Redact before the provider call, not after
Once an LLM provider or model-controlled tool receives raw data, application-side masking is too late. The useful control point is the last local boundary where your code still owns the payload.
pyveil keeps the operation local and replaces supported values with scoped HMAC placeholders such as [EMAIL:12hex]. Stable placeholders let the model refer to the same hidden value during a run without receiving the original value.
Install and prove it works
pip install pyveil
python -m pyveil demo
The demo uses synthetic values and needs no secret. Application redaction does require your own HMAC secret so placeholders cannot be correlated by an unknown global key.
Protect a provider-neutral LLM call
from pyveil import Channel, Veil
veil = Veil.high(
secret=b"tenant-or-run-secret",
scope="tenant-123/session-456",
)
messages = [
{
"role": "user",
"content": "Email alice@example.com about account CUS-A1B2C3D4.",
}
]
safe = veil.redact_data(messages, channel=Channel.PROMPT_INPUT)
response = call_llm(safe.data) # OpenAI, Anthropic, Gemini, or your gateway
The list and dictionary shape is preserved. Only sensitive string values change. Use a CustomRule for identifiers or known values your application understands:
from pyveil import CustomRule
rules = [
CustomRule("CUSTOMER_ID", r"\bCUS-[A-Z0-9]{8}\b"),
CustomRule.exact("PERSON", ["Alice Kim", "Hong Gildong"]),
]
veil = Veil.high(secret=b"tenant-secret", rules=rules)
Use structured redaction for agent payloads
Do not stringify tool or model payloads just to mask them. redact_data recursively handles dictionaries, lists, tuples, and JSON while keeping booleans, numbers, and null values intact.
payload = {
"user": "alice@example.com",
"headers": {"Authorization": "Bearer DEMO_ONLY_CREDENTIAL_123456"},
"debug": True,
}
safe = veil.redact_data(payload, channel=Channel.TOOL_CALL_RESULT)
assert safe.data["debug"] is True
assert safe.data["user"].startswith("[EMAIL:")
assert safe.data["headers"]["Authorization"].startswith("[AUTH_HEADER:")
Block credentials before model-controlled tools execute
Tool arguments are a higher-risk boundary than an ordinary prompt. The default policy blocks credential-like findings on tool.call.arguments rather than silently forwarding them.
from pyveil import BlockedSensitiveData, Channel
try:
safe_args = veil.redact_data(
tool_args,
channel=Channel.TOOL_CALL_ARGUMENTS,
).data
except BlockedSensitiveData as exc:
audit(exc.summary()) # counts only; no raw secret
else:
run_tool(**safe_args)
Redact model input, tool results, MCP resources, memory, logs, and traces. Block credentials before model-controlled tool execution.
Keep large redaction work off the event loop
pyveil is synchronous and CPU-bound. For large payloads in FastAPI or another async server, run it in the default executor:
import asyncio
from functools import partial
redact = partial(
veil.redact_data,
payload,
channel=Channel.PROMPT_INPUT,
)
safe = await asyncio.get_running_loop().run_in_executor(None, redact)

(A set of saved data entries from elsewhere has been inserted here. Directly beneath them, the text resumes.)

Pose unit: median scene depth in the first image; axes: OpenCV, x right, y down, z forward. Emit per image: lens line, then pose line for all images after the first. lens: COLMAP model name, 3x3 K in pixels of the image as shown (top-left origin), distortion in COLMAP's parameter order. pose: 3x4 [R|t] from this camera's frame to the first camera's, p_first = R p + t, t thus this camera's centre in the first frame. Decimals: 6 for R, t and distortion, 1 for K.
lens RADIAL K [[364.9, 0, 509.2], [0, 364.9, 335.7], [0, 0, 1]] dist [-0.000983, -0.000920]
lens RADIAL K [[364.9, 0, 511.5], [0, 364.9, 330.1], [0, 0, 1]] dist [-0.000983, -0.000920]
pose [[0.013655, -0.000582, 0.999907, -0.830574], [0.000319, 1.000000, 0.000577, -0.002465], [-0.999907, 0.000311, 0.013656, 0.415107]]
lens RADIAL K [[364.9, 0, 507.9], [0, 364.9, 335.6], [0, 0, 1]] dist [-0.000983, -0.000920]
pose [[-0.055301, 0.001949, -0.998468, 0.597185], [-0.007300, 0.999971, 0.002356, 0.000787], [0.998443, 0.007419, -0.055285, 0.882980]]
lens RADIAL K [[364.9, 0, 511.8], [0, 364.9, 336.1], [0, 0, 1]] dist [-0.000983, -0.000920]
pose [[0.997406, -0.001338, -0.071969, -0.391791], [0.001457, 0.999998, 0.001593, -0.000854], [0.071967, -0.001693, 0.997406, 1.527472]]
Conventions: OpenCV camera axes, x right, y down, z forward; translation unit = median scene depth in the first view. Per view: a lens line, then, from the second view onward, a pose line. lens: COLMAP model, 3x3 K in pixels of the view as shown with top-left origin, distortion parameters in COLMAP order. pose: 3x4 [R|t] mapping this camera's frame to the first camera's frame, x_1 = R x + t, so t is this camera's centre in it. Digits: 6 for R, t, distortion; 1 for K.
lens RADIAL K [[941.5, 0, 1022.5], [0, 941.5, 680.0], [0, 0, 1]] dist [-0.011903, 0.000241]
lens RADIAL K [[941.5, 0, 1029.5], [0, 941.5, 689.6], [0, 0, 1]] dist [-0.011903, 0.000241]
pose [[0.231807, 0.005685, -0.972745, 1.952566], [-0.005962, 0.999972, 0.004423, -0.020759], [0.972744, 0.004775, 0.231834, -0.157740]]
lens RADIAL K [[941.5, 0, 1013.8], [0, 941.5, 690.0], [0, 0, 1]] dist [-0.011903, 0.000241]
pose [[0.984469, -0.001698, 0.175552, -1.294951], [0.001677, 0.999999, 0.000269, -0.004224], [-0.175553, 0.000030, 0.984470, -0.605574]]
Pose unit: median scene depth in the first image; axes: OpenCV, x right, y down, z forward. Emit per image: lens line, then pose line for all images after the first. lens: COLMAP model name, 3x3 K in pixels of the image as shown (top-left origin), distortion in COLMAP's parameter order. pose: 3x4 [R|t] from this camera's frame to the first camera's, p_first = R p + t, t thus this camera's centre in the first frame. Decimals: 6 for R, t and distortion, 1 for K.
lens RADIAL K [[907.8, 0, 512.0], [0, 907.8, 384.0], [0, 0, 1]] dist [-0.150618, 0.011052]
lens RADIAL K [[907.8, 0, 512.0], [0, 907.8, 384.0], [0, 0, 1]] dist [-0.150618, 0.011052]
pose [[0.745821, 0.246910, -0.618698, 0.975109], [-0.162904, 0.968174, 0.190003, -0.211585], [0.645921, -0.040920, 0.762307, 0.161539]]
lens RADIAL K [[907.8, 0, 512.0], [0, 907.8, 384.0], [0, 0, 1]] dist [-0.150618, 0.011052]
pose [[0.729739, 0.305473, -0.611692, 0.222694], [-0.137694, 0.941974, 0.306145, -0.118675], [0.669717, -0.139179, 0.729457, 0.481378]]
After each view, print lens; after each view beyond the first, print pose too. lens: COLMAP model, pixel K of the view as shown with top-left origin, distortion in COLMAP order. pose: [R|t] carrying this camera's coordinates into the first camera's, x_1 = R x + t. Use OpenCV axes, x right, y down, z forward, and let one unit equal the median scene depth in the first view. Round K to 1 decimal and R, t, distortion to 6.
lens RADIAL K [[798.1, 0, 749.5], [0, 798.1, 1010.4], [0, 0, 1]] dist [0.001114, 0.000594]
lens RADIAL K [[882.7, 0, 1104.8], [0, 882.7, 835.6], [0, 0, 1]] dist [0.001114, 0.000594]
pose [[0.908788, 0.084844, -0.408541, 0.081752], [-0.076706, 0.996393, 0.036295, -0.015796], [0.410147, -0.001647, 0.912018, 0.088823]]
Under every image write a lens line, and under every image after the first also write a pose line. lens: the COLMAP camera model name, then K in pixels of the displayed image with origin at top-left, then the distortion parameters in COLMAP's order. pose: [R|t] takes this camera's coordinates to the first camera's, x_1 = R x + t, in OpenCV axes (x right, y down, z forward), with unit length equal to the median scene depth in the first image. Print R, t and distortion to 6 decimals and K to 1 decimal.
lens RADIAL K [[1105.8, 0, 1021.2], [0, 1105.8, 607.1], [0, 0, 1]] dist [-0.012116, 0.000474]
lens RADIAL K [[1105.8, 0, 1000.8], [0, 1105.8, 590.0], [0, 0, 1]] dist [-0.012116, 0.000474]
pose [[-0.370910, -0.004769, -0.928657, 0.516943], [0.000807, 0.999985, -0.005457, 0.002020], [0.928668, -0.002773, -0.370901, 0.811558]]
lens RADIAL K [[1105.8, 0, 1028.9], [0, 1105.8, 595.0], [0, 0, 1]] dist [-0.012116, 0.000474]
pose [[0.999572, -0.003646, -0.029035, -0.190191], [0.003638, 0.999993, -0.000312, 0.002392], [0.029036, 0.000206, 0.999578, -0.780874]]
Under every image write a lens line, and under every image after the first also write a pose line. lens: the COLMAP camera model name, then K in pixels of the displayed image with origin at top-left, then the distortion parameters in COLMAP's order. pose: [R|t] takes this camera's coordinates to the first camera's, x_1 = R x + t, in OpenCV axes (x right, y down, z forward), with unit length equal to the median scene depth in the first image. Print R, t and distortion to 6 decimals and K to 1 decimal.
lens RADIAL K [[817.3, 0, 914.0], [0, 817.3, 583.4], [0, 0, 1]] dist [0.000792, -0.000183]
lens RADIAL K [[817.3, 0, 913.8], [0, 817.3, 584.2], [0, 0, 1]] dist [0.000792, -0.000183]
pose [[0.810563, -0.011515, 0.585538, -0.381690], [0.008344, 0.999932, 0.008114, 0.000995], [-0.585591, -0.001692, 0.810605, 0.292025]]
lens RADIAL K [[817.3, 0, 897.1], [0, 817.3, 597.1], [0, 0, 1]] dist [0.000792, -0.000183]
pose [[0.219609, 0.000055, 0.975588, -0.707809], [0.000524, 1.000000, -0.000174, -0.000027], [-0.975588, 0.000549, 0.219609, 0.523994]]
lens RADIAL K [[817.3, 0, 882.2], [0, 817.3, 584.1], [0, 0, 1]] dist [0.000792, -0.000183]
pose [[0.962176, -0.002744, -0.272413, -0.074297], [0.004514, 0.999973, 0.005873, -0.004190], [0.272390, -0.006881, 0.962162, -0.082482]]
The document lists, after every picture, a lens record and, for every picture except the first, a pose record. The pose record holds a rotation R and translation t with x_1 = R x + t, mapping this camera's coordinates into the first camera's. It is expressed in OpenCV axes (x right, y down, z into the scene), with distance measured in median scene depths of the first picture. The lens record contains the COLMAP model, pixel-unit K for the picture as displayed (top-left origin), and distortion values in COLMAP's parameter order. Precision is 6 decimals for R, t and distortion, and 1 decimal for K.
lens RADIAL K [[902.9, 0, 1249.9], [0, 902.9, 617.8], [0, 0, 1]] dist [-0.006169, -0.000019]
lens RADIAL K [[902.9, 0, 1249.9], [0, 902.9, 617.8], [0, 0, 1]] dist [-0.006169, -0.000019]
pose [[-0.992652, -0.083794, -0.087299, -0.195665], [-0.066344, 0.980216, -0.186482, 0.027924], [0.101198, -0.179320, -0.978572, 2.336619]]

For small request bodies the direct synchronous call is usually simpler. Keep max_input_chars enabled and enforce upstream request-size limits either way.
Test the boundary, not only the detector
def test_provider_never_receives_raw_email():
captured = {}
def fake_provider(messages):
captured["messages"] = messages
safe = veil.redact_data(
[{"role": "user", "content": "Email alice@example.com"}],
channel=Channel.PROMPT_INPUT,
)
fake_provider(safe.data)
assert "alice@example.com" not in str(captured)
assert "[EMAIL:" in str(captured)
The repository also ships a reproducible synthetic detector evaluation and runs it in CI.
Know what local regex redaction does not solve
| Need | Recommended layer |
|---|---|
| Known emails, phones, cards, credentials, domain IDs | pyveil at the final application boundary |
| Unknown people, organizations, locations, addresses | NER or Presidio upstream, then pyveil at the boundary |
| Documents, images, incident workflows, managed policy | Enterprise DLP |
| Prompt injection and model behavior controls | A dedicated guardrail layer |
Redaction reduces exposure. It does not prove GDPR, HIPAA, PCI, or any other compliance regime, and no detector has perfect recall.